The Arkansas case is reminiscent of that in San Bernardino, CA, last year, in which Apple refused a court order to unlock the iPhone used by shooter Syed Farook for the FBI to assist with their investigation. The FBI was ultimately able to unlock the phone without Apple’s assistance.
Personal assistants and other Internet of Things (IoT) devices that can record conversations in the home will likely be targets for subpoena in civil litigation going forward, such as divorce proceedings, Reidenberg said.
In July 2015, the Electronic Privacy Information Center wrote a letter to the US Justice Department, expressing concern that the growing number of always-on consumer devices (including those from Google, Microsoft, Samsung, and Amazon) that record conversations in the home “may constitute unlawful surveillance under federal wiretap law.”
“Americans do not expect that the devices in their homes will persistently record everything they say,” the letter stated. “By introducing ‘always on’ voice recording into ordinary consumer products such as computers, televisions, and toys, companies are listening to consumers in their most private spaces.” The center urged the Federal Trade Commission to undertake an investigation of these technologies.
It’s likely that we will soon see state legislation looking more carefully at eavesdropping statutes, Reidenberg said. “Most states have eavesdropping statutes, but the problem is, most device owners have consented to the eavesdropping,” he said.
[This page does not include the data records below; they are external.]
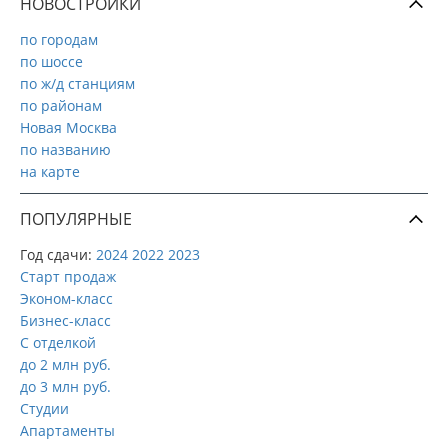
НОВОСТРОЙКИ
по городам
по шоссе
по ж/д станциям
по районам
Новая Москва
по названию
на карте
ПОПУЛЯРНЫЕ
Год сдачи:
2024
2022
2023
Старт продаж
Эконом-класс
Бизнес-класс
С отделкой
до 2 млн руб.
до 3 млн руб.
Студии
Апартаменты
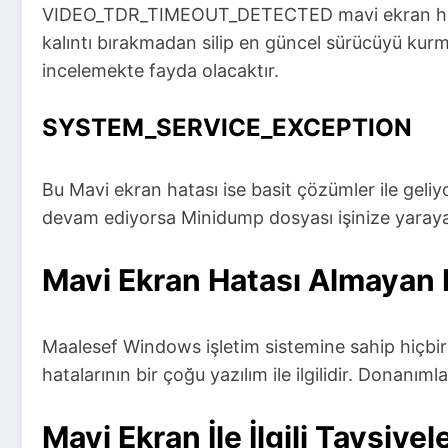
VIDEO_TDR_TIMEOUT_DETECTED mavi ekran hatası
kalıntı bırakmadan silip en güncel sürücüyü kur
incelemekte fayda olacaktır.
SYSTEM_SERVICE_EXCEPTION
Bu Mavi ekran hatası ise basit çözümler ile geliy
devam ediyorsa Minidump dosyası işinize yaraya
Mavi Ekran Hatası Almayan 
Maalesef Windows işletim sistemine sahip hiçbir
hatalarının bir çoğu yazılım ile ilgilidir. Donan
Mavi Ekran İle İlgili Tavsiyel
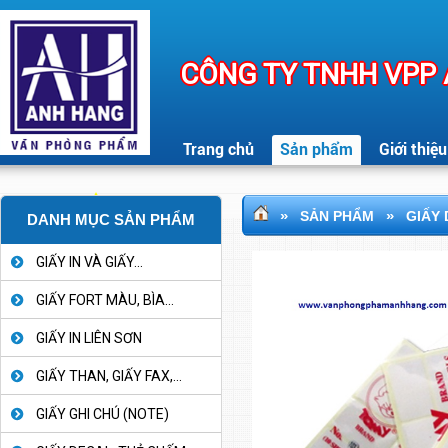
CÔNG TY TNHH VPP
Trang chủ
Sản phẩm
Giới thiệu
»
»
SẢN PHẨM
GIẤY
DANH MỤC SẢN PHẨM
GIẤY IN VÀ GIẤY...
GIẤY FORT MÀU, BÌA...
GIẤY IN LIÊN SƠN
GIẤY THAN, GIẤY FAX,...
GIẤY GHI CHÚ (NOTE)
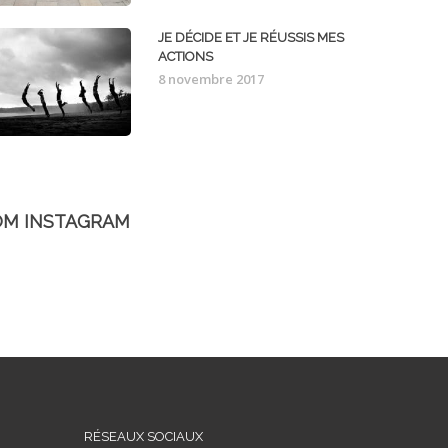
JE DÉCIDE ET JE RÉUSSIS MES
ACTIONS
8 novembre 2017
OM INSTAGRAM
RÉSEAUX SOCIAUX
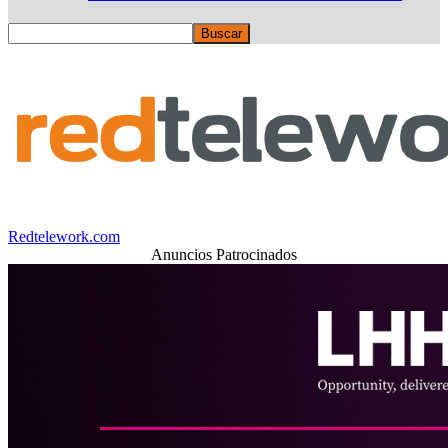
Redtelework.com
Anuncios Patrocinados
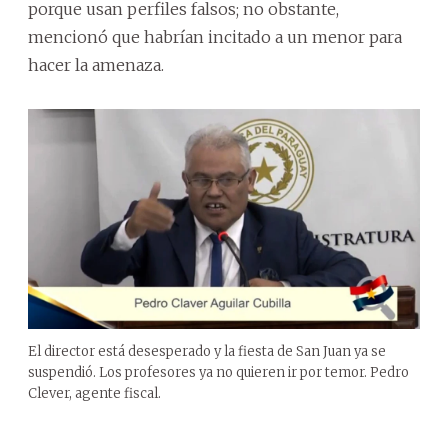
porque usan perfiles falsos; no obstante,
mencionó que habrían incitado a un menor para
hacer la amenaza.
El director está desesperado y la fiesta de San Juan ya se
suspendió. Los profesores ya no quieren ir por temor. Pedro
Clever, agente fiscal.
In a majority of states, with that implicit consent, this recording could be used in court, he added.
Enterprise privacy risk
More than half of major new business processes and systems will incorporate some element of IoT by 2020, according to a Gartner report. The spread of IoT devices in the office raises substantial security concerns for companies, Reidenberg said, “in that they become tools for the exfiltration of confidential business data very easily.”
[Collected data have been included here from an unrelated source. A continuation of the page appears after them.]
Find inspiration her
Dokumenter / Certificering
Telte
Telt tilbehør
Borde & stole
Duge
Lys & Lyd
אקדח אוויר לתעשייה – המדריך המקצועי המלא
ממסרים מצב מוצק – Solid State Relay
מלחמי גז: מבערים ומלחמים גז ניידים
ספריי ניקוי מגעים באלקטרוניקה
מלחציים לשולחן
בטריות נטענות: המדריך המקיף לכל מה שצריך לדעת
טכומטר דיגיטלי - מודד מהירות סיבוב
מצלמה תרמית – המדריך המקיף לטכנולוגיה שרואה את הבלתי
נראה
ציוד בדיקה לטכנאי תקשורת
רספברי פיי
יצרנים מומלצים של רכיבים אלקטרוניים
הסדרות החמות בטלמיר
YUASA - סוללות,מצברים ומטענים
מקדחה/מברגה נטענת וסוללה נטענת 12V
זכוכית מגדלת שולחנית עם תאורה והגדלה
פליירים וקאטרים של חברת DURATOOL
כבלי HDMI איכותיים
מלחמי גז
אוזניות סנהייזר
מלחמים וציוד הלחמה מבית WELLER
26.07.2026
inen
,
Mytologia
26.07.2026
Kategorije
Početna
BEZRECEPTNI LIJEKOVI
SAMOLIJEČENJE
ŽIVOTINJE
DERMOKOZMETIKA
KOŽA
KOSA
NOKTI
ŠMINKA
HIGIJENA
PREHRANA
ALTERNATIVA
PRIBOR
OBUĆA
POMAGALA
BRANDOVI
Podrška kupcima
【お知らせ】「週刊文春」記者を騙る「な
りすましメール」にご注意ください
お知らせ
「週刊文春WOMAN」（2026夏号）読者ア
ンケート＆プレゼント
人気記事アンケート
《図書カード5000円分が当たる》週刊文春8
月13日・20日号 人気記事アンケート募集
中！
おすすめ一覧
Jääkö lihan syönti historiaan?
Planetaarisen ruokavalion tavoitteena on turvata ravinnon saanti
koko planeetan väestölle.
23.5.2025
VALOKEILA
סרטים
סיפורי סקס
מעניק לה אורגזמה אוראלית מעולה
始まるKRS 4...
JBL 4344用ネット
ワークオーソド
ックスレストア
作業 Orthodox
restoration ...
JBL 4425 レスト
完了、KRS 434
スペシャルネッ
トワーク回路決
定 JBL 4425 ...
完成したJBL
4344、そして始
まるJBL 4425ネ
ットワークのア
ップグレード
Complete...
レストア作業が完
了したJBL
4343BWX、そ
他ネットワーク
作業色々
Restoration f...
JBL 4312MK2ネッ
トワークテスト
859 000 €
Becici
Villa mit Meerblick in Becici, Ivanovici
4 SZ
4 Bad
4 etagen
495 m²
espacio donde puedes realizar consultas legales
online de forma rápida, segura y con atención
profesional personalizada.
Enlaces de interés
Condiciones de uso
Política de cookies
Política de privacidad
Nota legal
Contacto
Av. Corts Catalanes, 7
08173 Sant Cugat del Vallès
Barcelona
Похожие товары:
“While IoT devices are designed to make the enterprise more efficient and life at home easier, they also bring legal headaches, including data privacy concerns,” said David Horrigan, director of legal content at kCura. “One issue is that the IoT has the potential to generate large volumes of data, which, in some cases, enterprises must legally retain and possibly review and produce in the case of an investigation, regulatory request, or lawsuit.”
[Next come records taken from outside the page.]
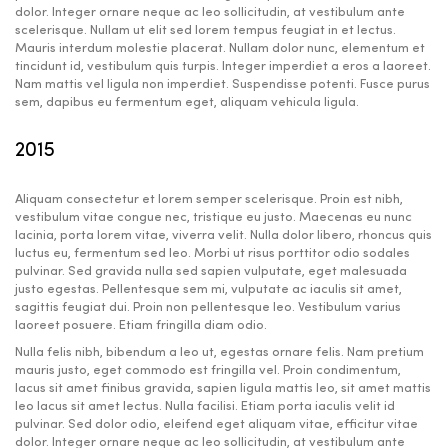
dolor. Integer ornare neque ac leo sollicitudin, at vestibulum ante
scelerisque. Nullam ut elit sed lorem tempus feugiat in et lectus.
Mauris interdum molestie placerat. Nullam dolor nunc, elementum et
tincidunt id, vestibulum quis turpis. Integer imperdiet a eros a laoreet.
Nam mattis vel ligula non imperdiet. Suspendisse potenti. Fusce purus
sem, dapibus eu fermentum eget, aliquam vehicula ligula.
2015
Aliquam consectetur et lorem semper scelerisque. Proin est nibh,
vestibulum vitae congue nec, tristique eu justo. Maecenas eu nunc
lacinia, porta lorem vitae, viverra velit. Nulla dolor libero, rhoncus quis
luctus eu, fermentum sed leo. Morbi ut risus porttitor odio sodales
pulvinar. Sed gravida nulla sed sapien vulputate, eget malesuada
justo egestas. Pellentesque sem mi, vulputate ac iaculis sit amet,
sagittis feugiat dui. Proin non pellentesque leo. Vestibulum varius
laoreet posuere. Etiam fringilla diam odio.
Nulla felis nibh, bibendum a leo ut, egestas ornare felis. Nam pretium
mauris justo, eget commodo est fringilla vel. Proin condimentum,
lacus sit amet finibus gravida, sapien ligula mattis leo, sit amet mattis
leo lacus sit amet lectus. Nulla facilisi. Etiam porta iaculis velit id
pulvinar. Sed dolor odio, eleifend eget aliquam vitae, efficitur vitae
dolor. Integer ornare neque ac leo sollicitudin, at vestibulum ante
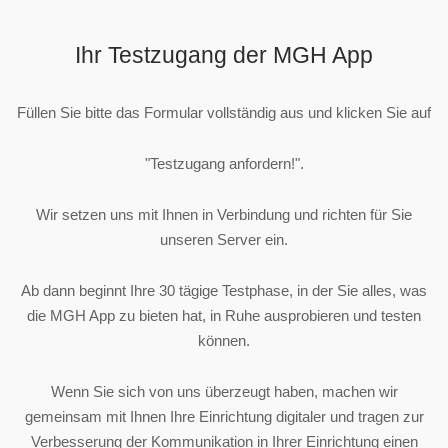
Ihr Testzugang der MGH App
Füllen Sie bitte das Formular vollständig aus und klicken Sie auf
"Testzugang anfordern!".
Wir setzen uns mit Ihnen in Verbindung und richten für Sie
unseren Server ein.
Ab dann beginnt Ihre 30 tägige Testphase, in der Sie alles, was
die MGH App zu bieten hat, in Ruhe ausprobieren und testen
können.
Wenn Sie sich von uns überzeugt haben, machen wir
gemeinsam mit Ihnen Ihre Einrichtung digitaler und tragen zur
Verbesserung der Kommunikation in Ihrer Einrichtung einen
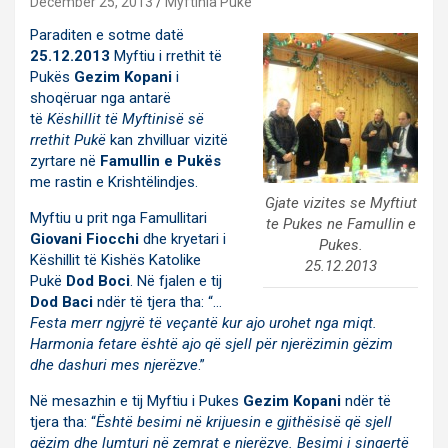
December 25, 2013
Myftinia Puke
Paraditen e sotme datë
25.12.2013
Myftiu i rrethit të
Pukës
Gezim Kopani
i
shoqëruar nga antarë
të
Këshillit të Myftinisë së
rrethit Pukë
kan zhvilluar vizitë
zyrtare në
Famullin e Pukës
me rastin e Krishtëlindjes.
Gjate vizites se Myftiut
Myftiu u prit nga Famullitari
te Pukes ne Famullin e
Giovani Fiocchi
dhe kryetari i
Pukes.
Këshillit të Kishës Katolike
25.12.2013
Pukë
Dod Boci
. Në fjalen e tij
Dod Baci
ndër të tjera tha: “…
Festa merr ngjyrë të veçantë kur ajo urohet nga miqt.
Harmonia fetare është ajo që sjell për njerëzimin gëzim
dhe dashuri mes njerëzve
.”
Në mesazhin e tij Myftiu i Pukes
Gezim Kopani
ndër të
tjera tha: “
Është besimi në krijuesin e gjithësisë që sjell
gëzim dhe lumturi në zemrat e njerëzve. Besimi i sinqertë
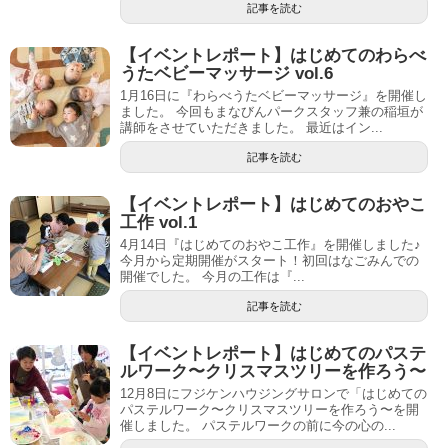
記事を読む
【イベントレポート】はじめてのわらべ
うたベビーマッサージ vol.6
1月16日に『わらべうたベビーマッサージ』を開催し
ました。 今回もまなびんパークスタッフ兼の稲垣が
講師をさせていただきました。 最近はイン...
記事を読む
【イベントレポート】はじめてのおやこ
工作 vol.1
4月14日『はじめてのおやこ工作』を開催しました♪
今月から定期開催がスタート！初回はなごみんでの
開催でした。 今月の工作は『...
記事を読む
【イベントレポート】はじめてのパステ
ルワーク〜クリスマスツリーを作ろう〜
12月8日にフジケンハウジングサロンで「はじめての
パステルワーク〜クリスマスツリーを作ろう〜を開
催しました。 パステルワークの前に今の心の...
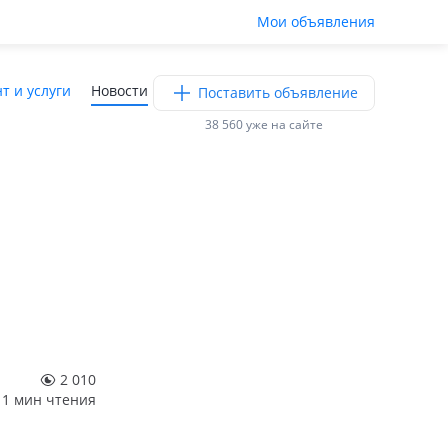
Мои объявления
т и услуги
Новости
Поставить объявление
38 560 уже на сайте
2 010
1 мин чтения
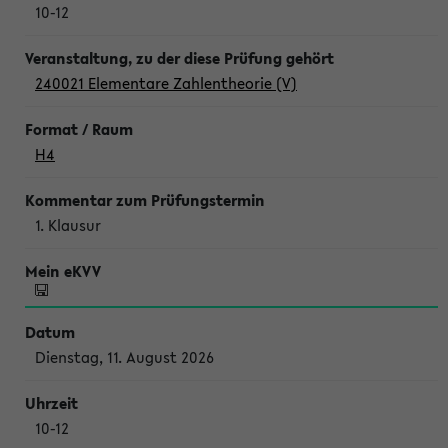
10-12
240021 Elementare Zahlentheorie (V)
H4
1. Klausur
Dienstag, 11. August 2026
10-12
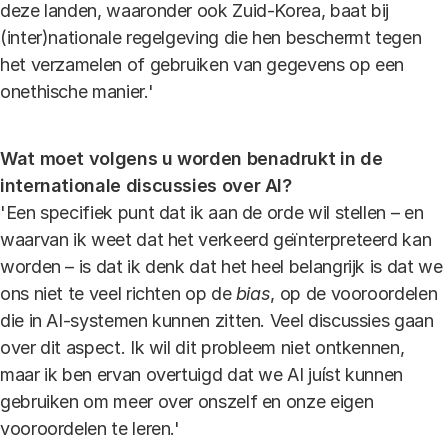
deze landen, waaronder ook Zuid-Korea, baat bij
(inter)nationale regelgeving die hen beschermt tegen
het verzamelen of gebruiken van gegevens op een
onethische manier.'
Wat moet volgens u worden benadrukt in de
internationale discussies over AI?
'Een specifiek punt dat ik aan de orde wil stellen – en
waarvan ik weet dat het verkeerd geïnterpreteerd kan
worden – is dat ik denk dat het heel belangrijk is dat we
ons niet te veel richten op de
bias
, op de vooroordelen
die in AI-systemen kunnen zitten. Veel discussies gaan
over dit aspect. Ik wil dit probleem niet ontkennen,
maar ik ben ervan overtuigd dat we AI juíst kunnen
gebruiken om meer over onszelf en onze eigen
vooroordelen te leren.'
In the Arkasas case, Bates’ counsel argued that Bates had a reasonable expectation of privacy in data collected by his Echo, Horrigan said. “But it’s unlikely that businesses could make the same argument,” he added. The Federal Rules of Civil Procedure, which govern civil proceedings in US district courts, have generally treated all data within the enterprise as potentially discoverable–meaning if this were a civil matter, the Echo data would probably be deemed relevant to the case, and make it into evidence, Horrigan said.
This means business leaders need to be aware of what devices are deployed in their office, and set rules for employees on what is allowed in the workplace, Reidenberg said. They may also want to set rules about where listening devices are permissible–perhaps an Echo is allowed at the reception desk, but not in the boardroom where highly sensitive matters are discussed, he added.
“The thing to keep in mind with this case, and similar ones that will come down the road, is that the developers of these personal assistants will have opportunities to re-engineer the technologies to try and avoid some of the problems,” Reidenberg said.
The 3 big takeaways for TechRepublic readers
- Police from Bentonville, AR, recently issued a search warrant to Amazon, asking the company to release audio recordings and other data from an Echo device that was in a home when a murder allegedly took place.
- Amazon stated that it would refuse to release this information without a “valid and binding legal demand.”
- The case highlights the need for more privacy legislation around the Internet of Things, for both home consumers and business users.